As Spokane’s largest school districts make the difficult decision to start the academic year in a virtual learning environment, the region’s business community faces the challenging task of helping a workforce pulled in different directions with kids at home.
Collectively, let’s look closely at the resources we have to address the conundrums facing all involved—educators, parents, and employers—as we navigate the uncharted waters of trying to slow a pandemic.
Spokane Public Schools and Central Valley School District will start the academic year fully online, citing concerns about the spread of coronavirus if students are packed into classrooms and hallways. The move has garnered the support of Spokane Regional Health Officer Dr. Bob Lutz, who consistently has expressed concerns about the spread of the virus if schools reopen as usual. Mead and East Valley school districts have decided to start school in the fall with the option of in-person instruction or online learning. Most other, smaller districts in the rural areas surrounding Spokane are still weighing their options.
While school districts are doing what they believe to be necessary to keep teachers, staff, and students safe, the decision brings with it a host of challenges for youth and their families that go beyond questions of the quality of education.
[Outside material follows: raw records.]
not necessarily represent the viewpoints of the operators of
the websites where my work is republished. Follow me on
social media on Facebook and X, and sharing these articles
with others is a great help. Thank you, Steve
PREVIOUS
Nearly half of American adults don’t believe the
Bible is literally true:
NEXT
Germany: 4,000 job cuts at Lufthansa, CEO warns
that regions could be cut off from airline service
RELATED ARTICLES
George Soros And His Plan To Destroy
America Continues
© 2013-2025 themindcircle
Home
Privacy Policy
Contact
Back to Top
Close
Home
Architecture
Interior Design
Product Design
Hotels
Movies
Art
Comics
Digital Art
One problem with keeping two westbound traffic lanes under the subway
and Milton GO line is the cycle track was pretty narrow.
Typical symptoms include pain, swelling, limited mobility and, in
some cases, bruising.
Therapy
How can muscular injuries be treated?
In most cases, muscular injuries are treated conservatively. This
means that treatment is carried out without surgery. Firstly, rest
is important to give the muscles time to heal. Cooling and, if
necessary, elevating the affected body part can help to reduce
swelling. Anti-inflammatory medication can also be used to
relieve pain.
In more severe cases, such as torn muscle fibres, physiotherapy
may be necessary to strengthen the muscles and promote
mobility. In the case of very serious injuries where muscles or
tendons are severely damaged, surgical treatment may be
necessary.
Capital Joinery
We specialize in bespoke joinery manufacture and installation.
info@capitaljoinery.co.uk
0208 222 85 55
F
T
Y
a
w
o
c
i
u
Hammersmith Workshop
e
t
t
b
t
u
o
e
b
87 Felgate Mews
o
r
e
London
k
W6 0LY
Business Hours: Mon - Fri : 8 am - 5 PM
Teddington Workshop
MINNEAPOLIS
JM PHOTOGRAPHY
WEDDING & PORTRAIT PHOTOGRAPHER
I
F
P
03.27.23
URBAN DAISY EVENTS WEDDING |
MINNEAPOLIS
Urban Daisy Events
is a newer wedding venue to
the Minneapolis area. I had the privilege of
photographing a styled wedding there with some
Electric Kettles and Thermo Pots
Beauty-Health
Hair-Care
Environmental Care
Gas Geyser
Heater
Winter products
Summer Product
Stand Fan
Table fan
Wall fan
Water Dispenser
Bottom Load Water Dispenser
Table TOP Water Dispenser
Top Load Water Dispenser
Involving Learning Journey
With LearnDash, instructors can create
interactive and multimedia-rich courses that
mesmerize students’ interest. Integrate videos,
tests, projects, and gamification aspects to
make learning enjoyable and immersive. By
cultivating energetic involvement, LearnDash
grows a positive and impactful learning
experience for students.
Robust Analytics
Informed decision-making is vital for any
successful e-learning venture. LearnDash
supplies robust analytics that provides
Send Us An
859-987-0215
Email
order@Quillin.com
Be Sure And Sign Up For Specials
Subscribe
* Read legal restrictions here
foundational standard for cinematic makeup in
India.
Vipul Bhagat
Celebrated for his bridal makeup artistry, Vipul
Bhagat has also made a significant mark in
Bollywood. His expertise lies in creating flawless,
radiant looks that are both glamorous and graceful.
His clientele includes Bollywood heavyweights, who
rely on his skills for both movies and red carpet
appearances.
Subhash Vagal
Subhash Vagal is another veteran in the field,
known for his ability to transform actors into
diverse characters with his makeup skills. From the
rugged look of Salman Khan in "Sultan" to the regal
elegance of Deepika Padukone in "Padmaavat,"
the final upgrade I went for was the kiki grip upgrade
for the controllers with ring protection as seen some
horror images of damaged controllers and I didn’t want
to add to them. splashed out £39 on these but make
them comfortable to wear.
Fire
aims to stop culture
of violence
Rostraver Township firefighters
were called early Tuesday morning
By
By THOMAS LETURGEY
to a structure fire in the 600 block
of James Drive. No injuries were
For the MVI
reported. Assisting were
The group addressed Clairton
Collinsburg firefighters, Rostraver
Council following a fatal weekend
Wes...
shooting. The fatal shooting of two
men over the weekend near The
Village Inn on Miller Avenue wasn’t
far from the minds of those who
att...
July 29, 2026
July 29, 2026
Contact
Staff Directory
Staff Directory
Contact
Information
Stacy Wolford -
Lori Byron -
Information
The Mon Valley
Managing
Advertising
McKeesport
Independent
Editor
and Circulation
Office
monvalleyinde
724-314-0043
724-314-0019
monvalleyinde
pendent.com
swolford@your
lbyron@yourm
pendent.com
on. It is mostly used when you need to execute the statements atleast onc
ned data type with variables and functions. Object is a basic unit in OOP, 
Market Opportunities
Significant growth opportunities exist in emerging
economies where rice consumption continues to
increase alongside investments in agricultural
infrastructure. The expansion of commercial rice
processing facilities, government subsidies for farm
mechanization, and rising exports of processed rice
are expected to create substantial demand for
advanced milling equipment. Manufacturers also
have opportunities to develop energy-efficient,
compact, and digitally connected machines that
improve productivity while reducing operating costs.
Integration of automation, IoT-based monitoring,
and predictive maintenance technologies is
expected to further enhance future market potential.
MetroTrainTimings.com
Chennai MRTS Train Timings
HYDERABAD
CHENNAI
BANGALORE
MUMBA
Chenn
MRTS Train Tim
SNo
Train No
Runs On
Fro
Educators will be quick to remind parents that teachers aren’t babysitters, and schools aren’t day care. However, last spring, when schools shuttered abruptly in an effort to stem the spread of COVID-19, it became apparent that school districts play an important role in the welfare of children that goes well beyond reading, writing, and arithmetic.
Even though they were closed, schools continued to fulfill the role they’d taken of providing lunches to youth who are food insecure—students who might not receive a good meal otherwise. For some, the social services are as vital as the educational opportunity.
While the welfare of Spokane’s children is the top priority, virtual learning provides a host of challenges for working parents. For some, it’s the challenge of having children at home during work hours and finding ways to provide proper supervision if parents need to work outside of the house. For others, that’s compounded by struggles with technological challenges of linking to virtual classrooms.
Couple that with an environment in which day cares have had to scale back during the pandemic, with some not coming back to provide care for those who once relied on them. The pressures on families arguably are greater than ever.
That also puts additional pressure on employers, who must balance the need to have some workers onsite with the need of those workers to care for their children. Alas, the pressures on employers arguably are greater than ever too.
All of us would like to see high school football teams starting to practice and teachers starting to mobilize in preparation for a new academic year in the school buildings we’ve invested so much in during recent years. Those days will return. In the interim, we face a difficult reality.
We, as a business community, should get out ahead of these challenges, using whatever resources are available to help the portion of the labor force that needs it. After all, workers’ challenges quickly can have an adverse impact on employers in terms of lost productivity and worker retention.